View Full Version : Heavy equipment pin hole build up

06-03-2004, 10:07 PM
I just found and finished reading the other thread about machine bushes/pins. Quite a few years ago I was part of a contract to build up some pin holes with weld. If
I remember right they where 2 1/2" or 3" dia. and about 8" deep. We built these up on the inside with 7018 (what the company called for) and they where to machine them out. These pieces where too big to fit in a mill so I assume they used a portable boring bar. Now what in the heck do these things use for a cutter to bore out all that weld? I shudder when I have to machine rough welds like that on my home shop equipment. Thanks.

06-03-2004, 10:19 PM
http://bbs.homeshopmachinist.net//biggrin.gif http://bbs.homeshopmachinist.net//biggrin.gif http://bbs.homeshopmachinist.net//biggrin.gif


[This message has been edited by Evan (edited 06-03-2004).]

06-03-2004, 10:35 PM
Well I use both HSS and brazed carbide,particularly c-3/c-4 becuase of the impact from the interuppted cuts.

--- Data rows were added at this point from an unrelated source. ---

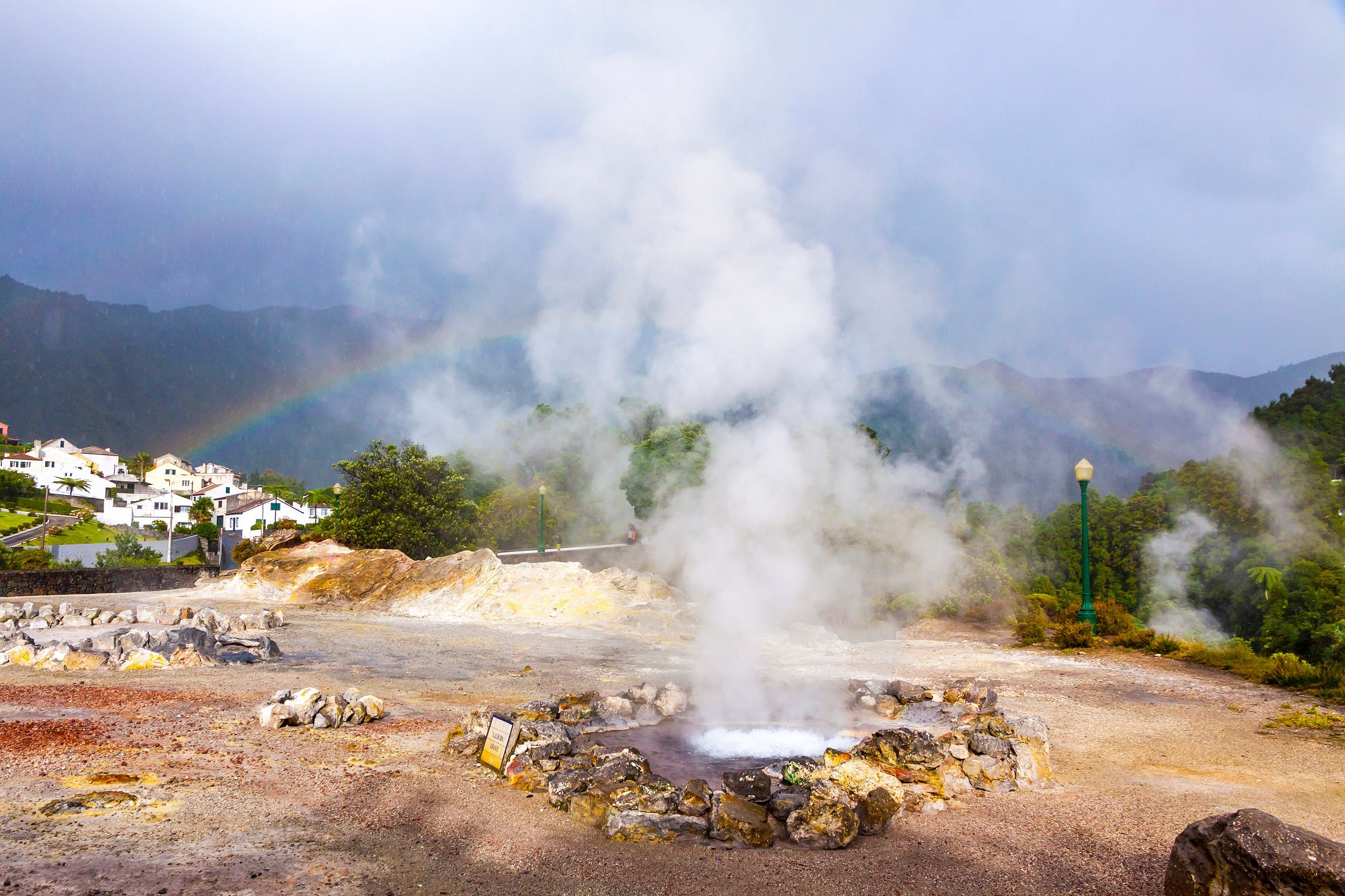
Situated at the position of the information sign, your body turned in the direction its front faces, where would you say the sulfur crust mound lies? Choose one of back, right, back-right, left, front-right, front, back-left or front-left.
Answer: back-right

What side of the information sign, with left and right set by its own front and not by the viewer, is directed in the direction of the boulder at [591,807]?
left

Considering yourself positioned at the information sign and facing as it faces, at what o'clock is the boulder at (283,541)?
The boulder is roughly at 4 o'clock from the information sign.

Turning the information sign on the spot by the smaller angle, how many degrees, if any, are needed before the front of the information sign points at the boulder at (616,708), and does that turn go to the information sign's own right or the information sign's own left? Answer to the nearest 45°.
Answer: approximately 180°

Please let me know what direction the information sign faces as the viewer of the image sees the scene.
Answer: facing the viewer and to the left of the viewer

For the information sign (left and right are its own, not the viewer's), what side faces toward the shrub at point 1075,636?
back

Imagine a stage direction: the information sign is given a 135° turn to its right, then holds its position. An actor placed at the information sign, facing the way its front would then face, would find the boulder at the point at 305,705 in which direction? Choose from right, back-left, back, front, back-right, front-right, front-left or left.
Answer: front-left

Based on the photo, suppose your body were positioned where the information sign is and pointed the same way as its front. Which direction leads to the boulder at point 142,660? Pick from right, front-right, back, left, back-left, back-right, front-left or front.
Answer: right

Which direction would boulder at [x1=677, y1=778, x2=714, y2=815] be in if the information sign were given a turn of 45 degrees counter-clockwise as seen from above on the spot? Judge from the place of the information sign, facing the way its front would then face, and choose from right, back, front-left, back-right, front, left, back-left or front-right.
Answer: front-left

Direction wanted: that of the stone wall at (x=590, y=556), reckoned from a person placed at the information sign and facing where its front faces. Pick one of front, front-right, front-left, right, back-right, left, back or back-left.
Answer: back-right

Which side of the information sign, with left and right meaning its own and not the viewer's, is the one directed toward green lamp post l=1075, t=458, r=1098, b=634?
back
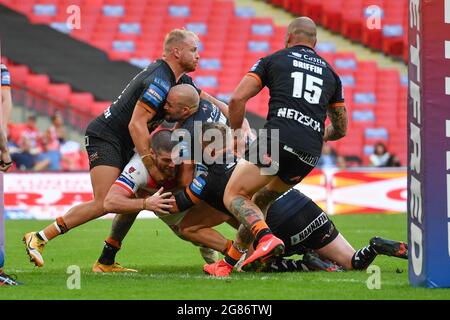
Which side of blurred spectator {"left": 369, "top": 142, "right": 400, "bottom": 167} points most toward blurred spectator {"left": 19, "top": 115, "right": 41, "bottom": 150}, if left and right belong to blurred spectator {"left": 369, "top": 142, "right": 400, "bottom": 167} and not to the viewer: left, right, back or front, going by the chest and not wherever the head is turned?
right

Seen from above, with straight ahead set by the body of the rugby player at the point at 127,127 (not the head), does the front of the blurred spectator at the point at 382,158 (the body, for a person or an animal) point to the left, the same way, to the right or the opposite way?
to the right

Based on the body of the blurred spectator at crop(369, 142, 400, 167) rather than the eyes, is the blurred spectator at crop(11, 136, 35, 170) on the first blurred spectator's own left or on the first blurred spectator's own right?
on the first blurred spectator's own right

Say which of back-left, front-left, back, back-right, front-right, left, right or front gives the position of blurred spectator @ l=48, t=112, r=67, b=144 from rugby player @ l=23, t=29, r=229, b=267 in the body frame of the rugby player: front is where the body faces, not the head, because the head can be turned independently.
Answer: left

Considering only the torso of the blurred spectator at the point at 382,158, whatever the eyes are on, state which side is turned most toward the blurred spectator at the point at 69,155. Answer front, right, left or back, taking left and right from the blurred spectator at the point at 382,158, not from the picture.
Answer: right

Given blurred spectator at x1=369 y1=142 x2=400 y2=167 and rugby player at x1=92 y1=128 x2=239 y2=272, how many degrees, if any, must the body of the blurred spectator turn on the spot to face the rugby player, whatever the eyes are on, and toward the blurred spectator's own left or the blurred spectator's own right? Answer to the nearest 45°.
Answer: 0° — they already face them

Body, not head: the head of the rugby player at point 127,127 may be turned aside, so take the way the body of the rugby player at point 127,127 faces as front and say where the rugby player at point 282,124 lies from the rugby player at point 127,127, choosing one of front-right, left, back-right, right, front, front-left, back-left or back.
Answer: front-right

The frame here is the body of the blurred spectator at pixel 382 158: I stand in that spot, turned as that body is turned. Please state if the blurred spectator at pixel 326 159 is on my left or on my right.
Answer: on my right

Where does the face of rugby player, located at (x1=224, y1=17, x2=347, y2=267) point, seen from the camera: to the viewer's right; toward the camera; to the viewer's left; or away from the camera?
away from the camera

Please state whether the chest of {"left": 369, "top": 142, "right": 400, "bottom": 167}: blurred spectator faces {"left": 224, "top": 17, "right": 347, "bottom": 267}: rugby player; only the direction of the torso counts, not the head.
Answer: yes

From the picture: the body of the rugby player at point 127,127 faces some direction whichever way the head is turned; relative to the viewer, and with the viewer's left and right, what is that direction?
facing to the right of the viewer

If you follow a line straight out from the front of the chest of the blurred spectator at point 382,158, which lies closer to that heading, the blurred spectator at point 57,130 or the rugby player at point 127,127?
the rugby player
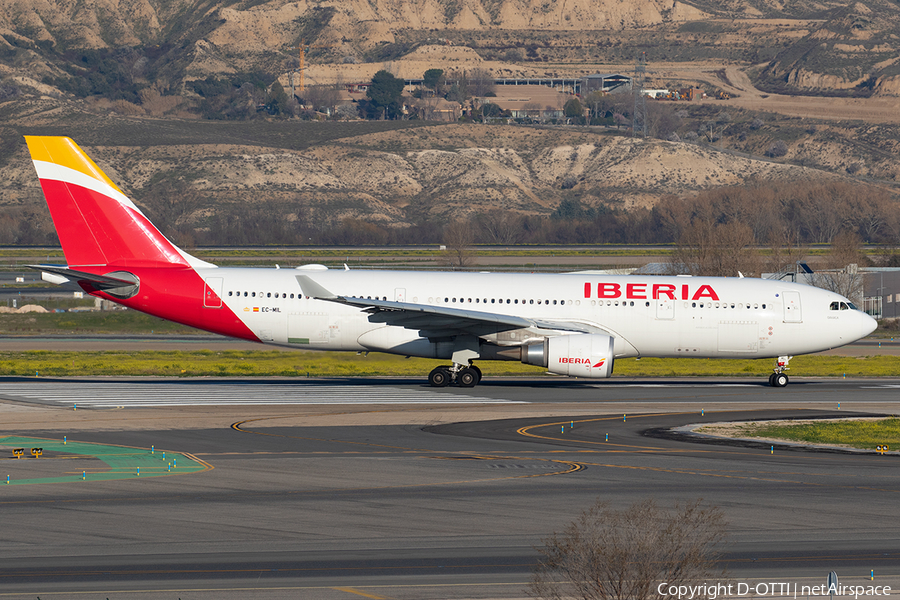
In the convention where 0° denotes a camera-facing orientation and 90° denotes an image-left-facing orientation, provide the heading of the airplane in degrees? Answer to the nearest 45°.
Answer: approximately 270°
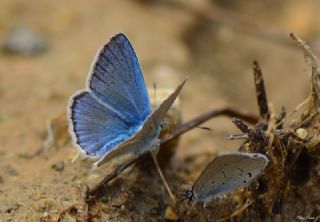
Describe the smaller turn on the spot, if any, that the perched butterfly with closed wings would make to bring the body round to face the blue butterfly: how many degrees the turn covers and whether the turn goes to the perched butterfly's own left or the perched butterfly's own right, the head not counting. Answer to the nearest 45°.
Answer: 0° — it already faces it

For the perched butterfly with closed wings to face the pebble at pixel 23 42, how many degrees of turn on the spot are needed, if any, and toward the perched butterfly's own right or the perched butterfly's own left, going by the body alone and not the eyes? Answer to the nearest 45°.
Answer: approximately 45° to the perched butterfly's own right

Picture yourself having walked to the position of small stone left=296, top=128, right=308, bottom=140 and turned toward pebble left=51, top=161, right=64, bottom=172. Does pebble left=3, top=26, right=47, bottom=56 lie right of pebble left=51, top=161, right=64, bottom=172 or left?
right

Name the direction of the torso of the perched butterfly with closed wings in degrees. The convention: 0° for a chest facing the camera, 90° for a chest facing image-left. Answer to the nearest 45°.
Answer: approximately 90°

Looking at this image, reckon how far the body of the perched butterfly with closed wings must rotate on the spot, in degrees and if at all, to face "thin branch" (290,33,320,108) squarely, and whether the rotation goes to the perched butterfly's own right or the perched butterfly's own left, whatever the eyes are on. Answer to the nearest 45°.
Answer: approximately 135° to the perched butterfly's own right
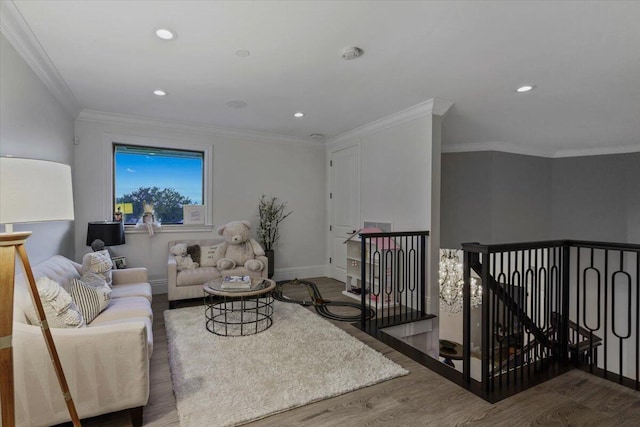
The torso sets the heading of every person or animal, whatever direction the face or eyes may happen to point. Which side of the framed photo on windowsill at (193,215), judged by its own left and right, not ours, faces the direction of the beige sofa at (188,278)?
front

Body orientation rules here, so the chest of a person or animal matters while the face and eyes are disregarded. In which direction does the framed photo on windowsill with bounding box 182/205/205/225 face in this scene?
toward the camera

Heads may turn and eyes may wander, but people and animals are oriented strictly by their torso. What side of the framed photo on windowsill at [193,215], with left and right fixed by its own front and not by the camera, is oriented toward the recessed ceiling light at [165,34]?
front

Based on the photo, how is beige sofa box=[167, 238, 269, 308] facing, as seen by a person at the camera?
facing the viewer

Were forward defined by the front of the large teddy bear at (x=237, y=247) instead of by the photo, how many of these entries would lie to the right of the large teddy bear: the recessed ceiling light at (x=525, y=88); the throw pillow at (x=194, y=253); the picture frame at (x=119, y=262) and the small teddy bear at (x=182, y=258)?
3

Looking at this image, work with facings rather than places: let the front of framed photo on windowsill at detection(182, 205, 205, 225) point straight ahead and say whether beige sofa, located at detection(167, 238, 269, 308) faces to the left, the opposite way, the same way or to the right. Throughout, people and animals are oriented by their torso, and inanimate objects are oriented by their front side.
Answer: the same way

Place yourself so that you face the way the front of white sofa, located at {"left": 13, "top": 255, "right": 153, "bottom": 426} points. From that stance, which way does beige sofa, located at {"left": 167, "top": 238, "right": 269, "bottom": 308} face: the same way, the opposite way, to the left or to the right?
to the right

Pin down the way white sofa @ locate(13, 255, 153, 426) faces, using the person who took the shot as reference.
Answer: facing to the right of the viewer

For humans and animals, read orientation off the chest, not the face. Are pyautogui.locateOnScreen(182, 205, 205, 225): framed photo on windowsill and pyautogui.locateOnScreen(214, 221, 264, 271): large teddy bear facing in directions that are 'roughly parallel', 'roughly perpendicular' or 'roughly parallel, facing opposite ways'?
roughly parallel

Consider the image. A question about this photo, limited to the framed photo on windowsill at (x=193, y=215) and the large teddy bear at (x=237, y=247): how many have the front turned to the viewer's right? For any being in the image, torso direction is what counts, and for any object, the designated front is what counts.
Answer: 0

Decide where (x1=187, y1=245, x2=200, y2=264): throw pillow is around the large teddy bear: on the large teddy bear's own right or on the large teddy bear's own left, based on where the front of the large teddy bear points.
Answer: on the large teddy bear's own right

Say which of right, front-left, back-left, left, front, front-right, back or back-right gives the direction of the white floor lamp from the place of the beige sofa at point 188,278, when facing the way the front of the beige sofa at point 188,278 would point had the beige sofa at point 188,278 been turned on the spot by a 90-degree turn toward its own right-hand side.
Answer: left

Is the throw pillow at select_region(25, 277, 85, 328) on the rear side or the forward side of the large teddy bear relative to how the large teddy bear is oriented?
on the forward side
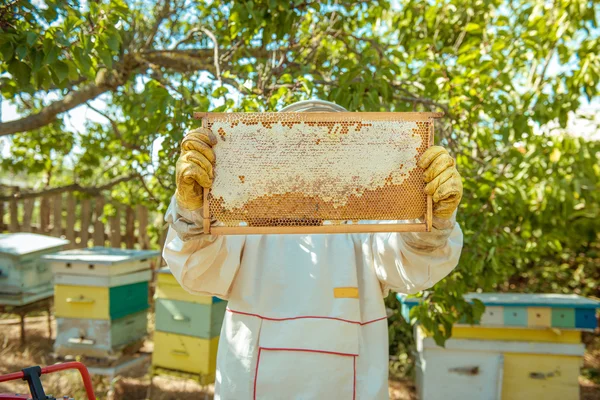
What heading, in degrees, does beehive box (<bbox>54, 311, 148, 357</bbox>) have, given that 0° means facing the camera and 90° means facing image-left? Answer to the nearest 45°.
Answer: approximately 45°

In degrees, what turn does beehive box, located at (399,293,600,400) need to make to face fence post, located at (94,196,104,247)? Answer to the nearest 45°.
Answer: approximately 90° to its right

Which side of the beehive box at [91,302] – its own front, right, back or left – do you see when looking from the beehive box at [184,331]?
left

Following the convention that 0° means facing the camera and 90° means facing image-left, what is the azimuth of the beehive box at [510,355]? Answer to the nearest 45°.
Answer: approximately 0°

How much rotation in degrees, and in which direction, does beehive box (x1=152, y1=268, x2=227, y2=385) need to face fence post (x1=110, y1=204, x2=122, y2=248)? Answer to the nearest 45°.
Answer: approximately 180°

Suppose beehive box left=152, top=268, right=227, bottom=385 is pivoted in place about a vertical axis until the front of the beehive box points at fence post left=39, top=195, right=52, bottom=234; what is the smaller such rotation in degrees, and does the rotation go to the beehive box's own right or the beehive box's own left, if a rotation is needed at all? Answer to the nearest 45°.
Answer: approximately 135° to the beehive box's own right

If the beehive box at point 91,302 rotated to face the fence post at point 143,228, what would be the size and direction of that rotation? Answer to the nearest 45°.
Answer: approximately 135° to its right

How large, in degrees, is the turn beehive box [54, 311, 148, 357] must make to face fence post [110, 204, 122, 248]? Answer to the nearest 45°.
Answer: approximately 135° to its right

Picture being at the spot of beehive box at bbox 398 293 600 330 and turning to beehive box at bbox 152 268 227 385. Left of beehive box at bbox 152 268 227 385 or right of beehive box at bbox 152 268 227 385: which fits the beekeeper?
left

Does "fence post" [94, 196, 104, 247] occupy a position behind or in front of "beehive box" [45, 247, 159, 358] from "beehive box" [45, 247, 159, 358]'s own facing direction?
behind

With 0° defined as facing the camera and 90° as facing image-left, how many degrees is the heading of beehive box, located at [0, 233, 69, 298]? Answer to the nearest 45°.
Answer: approximately 45°

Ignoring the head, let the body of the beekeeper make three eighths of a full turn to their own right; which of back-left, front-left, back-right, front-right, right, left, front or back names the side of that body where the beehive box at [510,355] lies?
right
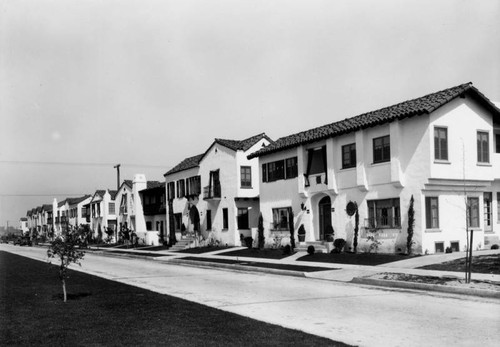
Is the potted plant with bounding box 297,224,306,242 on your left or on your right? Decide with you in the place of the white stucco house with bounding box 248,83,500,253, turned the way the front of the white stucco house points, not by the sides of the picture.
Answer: on your right

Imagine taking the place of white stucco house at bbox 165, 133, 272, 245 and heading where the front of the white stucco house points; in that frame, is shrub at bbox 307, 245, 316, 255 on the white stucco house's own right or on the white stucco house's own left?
on the white stucco house's own left

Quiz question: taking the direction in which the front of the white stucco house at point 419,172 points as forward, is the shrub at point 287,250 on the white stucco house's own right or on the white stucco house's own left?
on the white stucco house's own right

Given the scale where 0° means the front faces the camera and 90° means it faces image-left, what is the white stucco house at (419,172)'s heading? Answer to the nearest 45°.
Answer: approximately 45°

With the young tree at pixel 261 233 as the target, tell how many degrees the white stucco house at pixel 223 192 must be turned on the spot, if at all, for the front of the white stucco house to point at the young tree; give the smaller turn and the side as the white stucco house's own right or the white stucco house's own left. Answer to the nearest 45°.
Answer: approximately 45° to the white stucco house's own left

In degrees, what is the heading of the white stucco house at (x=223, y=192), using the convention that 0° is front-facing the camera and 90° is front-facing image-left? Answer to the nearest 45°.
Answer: approximately 45°

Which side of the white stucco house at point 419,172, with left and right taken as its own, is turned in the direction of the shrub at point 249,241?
right
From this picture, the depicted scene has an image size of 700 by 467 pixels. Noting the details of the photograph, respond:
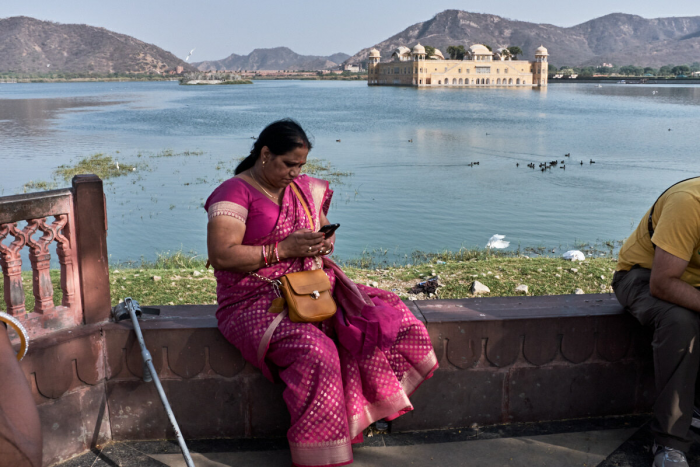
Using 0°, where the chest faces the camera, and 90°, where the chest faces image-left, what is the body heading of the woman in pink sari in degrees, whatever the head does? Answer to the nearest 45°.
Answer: approximately 315°

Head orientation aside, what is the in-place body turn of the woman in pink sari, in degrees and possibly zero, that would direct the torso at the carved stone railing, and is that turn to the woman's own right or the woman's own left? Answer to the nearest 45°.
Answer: approximately 135° to the woman's own right

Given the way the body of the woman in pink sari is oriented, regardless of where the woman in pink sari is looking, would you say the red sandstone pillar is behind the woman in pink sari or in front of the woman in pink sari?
behind
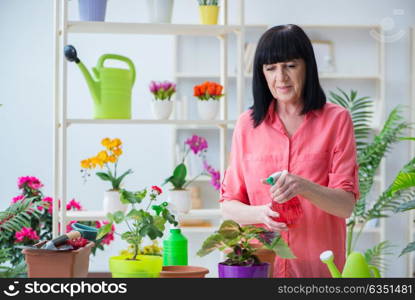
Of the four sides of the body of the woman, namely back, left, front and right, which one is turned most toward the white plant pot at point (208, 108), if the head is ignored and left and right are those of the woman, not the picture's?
back

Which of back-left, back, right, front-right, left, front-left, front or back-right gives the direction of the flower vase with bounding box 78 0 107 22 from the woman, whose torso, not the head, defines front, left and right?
back-right

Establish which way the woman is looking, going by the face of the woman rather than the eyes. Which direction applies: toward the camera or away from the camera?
toward the camera

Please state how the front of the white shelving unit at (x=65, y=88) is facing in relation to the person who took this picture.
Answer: facing the viewer

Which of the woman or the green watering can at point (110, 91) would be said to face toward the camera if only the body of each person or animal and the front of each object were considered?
the woman

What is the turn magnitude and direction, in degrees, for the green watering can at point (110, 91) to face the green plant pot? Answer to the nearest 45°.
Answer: approximately 90° to its left

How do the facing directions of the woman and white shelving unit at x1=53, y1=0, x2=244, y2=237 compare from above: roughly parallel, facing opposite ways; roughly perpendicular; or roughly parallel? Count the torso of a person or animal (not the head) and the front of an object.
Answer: roughly parallel

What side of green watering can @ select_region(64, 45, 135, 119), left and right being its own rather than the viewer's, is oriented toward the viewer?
left

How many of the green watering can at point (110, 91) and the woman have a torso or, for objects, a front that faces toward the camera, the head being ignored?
1

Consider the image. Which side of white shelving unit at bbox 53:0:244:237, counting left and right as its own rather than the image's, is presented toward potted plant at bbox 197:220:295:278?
front

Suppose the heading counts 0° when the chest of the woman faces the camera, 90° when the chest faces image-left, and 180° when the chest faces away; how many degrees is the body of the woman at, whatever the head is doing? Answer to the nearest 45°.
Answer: approximately 0°

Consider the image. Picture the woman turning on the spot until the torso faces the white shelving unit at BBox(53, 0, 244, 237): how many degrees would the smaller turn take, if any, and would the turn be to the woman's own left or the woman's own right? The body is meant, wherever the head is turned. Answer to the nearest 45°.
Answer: approximately 135° to the woman's own right

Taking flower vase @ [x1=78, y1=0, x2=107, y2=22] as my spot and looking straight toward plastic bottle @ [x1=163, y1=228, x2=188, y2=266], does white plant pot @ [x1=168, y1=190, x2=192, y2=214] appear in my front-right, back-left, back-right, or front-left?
front-left

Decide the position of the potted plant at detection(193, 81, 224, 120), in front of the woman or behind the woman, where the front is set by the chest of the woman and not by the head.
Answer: behind
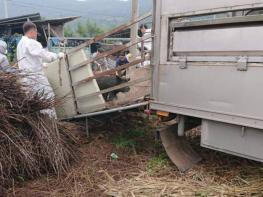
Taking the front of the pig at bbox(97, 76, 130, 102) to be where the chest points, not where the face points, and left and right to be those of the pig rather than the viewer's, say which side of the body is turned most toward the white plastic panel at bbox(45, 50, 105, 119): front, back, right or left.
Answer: back

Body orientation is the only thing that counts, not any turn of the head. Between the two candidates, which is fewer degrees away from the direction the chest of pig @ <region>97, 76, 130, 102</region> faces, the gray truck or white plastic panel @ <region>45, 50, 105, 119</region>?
the gray truck

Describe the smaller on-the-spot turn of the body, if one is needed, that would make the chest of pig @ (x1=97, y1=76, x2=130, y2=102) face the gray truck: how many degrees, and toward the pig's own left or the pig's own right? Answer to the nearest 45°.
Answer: approximately 45° to the pig's own right

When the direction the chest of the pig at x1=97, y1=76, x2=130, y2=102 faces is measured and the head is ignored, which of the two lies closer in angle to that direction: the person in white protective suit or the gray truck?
the gray truck

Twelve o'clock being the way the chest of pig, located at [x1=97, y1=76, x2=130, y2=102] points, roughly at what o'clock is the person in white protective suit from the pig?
The person in white protective suit is roughly at 6 o'clock from the pig.

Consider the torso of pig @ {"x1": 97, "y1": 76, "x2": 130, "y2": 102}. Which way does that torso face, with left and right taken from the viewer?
facing to the right of the viewer
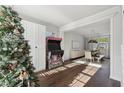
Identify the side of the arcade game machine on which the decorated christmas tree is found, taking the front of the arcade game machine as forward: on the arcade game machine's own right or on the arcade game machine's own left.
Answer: on the arcade game machine's own right

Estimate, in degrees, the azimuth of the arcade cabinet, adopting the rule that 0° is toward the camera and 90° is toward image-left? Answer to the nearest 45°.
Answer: approximately 315°
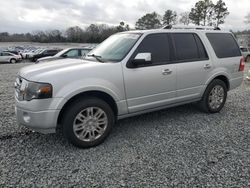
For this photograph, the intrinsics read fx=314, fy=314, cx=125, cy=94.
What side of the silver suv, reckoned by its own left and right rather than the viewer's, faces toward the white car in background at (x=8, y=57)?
right

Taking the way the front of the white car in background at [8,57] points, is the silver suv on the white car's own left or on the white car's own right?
on the white car's own left

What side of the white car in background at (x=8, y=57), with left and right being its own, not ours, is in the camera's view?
right

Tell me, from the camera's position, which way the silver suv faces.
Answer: facing the viewer and to the left of the viewer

I build my own bar right on the machine and power it with a 500 rpm 3/4" drill motor,its really not that bad since the bar is supported on both sides of the bushing,so long as the bearing mounts and bar substantial its not a problem.

I typically take a clean up pass to make sure there are no high spots and then advance the cutter out .050" at a stroke.

I just rough it out with the carbide and finish it off(last .02") with the HSS.

06-03-2004, 10:36 PM
I think next set I do I'm gonna post a bunch of pictures.

06-03-2004, 11:13 PM
Thanks weird...I figured you'd be all over this one!!!! It sounds simple but I'll bet it isn't or....my wife'd be doing it!!! I wouldn't mind seeing pics of your setup.
Evan...Good one! That's a Williams Lake boring bar no doubt!

G.A. Ewen
06-03-2004, 11:21 PM
" I shudder when I have to machine rough welds like that on my home shop equipment."

I have found that before building up a shaft it is best to put it in the lathe and take a good cut off the area that is to be built up. This removes any impuritys that have become imbedded in the damaged area and it ensures that you will have to make at least two passes of weld (three is better) to bring the shaft up to a diameter that is large enough to turn to the desired size.

This is more important with 7018 than say, 7024. A single pass of 7018 will be full of hard spots. Two or three passes will turn to a beautiful finish.

My procedure is to set the shaft up between centers on my welding jig, preheat untill the surface that has been turned down turns blue, run a bead down the lenght of the shaft from the end to the turned down shoulder at 12 o'clock, 6 o'clock, 3 o'clock, 9 o'clock untill the whole area has been built up. The next layer is done the same way starting between say, 12 and three on the first layer. With care and attention to making uniform beads there is not to much interuption on the first cut when turning it on the lathe and none on the second cut.

06-04-2004, 12:53 AM
GA... I was mostly refering to building up holes. It's pretty tricky to weld the middle part of an 8"deepX3"dia hole. I see your point though. The same as tack welds are usually harder to machine than a thick heavy weld. Must have something to do with the quench effect on a smaller weld.

John Stevenson
06-04-2004, 01:25 AM
You can get some good ideas from this site


In particular, this page


John S.

Jerry D
06-04-2004, 07:52 AM
One of the shops I do business with frequently rebuilds kettles for steel mills. Part of the rebuild process entails rebuilding the holes that the kettle pivots on. They use a carbon rod the same diameter as the required hole, then build up weld around and right up to the carbon rod, when the area is sufficiently built up they remove the carbon rod and have a perfect hole.

06-04-2004, 09:07 PM
Carbon rod trick,I've done that but on a smaller scale.chevy 350 blocks that have the outside starter bolt snapped through the casting ear.I take a 7/16 arc gouging rod peel the copper off and thread it 3/8"-16,lay the "bolt" in the old threads and weld over with a layer of ni-rod,finish the build up with 7018 and chip out the carbon.Then I take and old carbon steel tap and work it in with lapping compound,the weld fills the threads in the rod so close they look tapped when the rod is chipped out.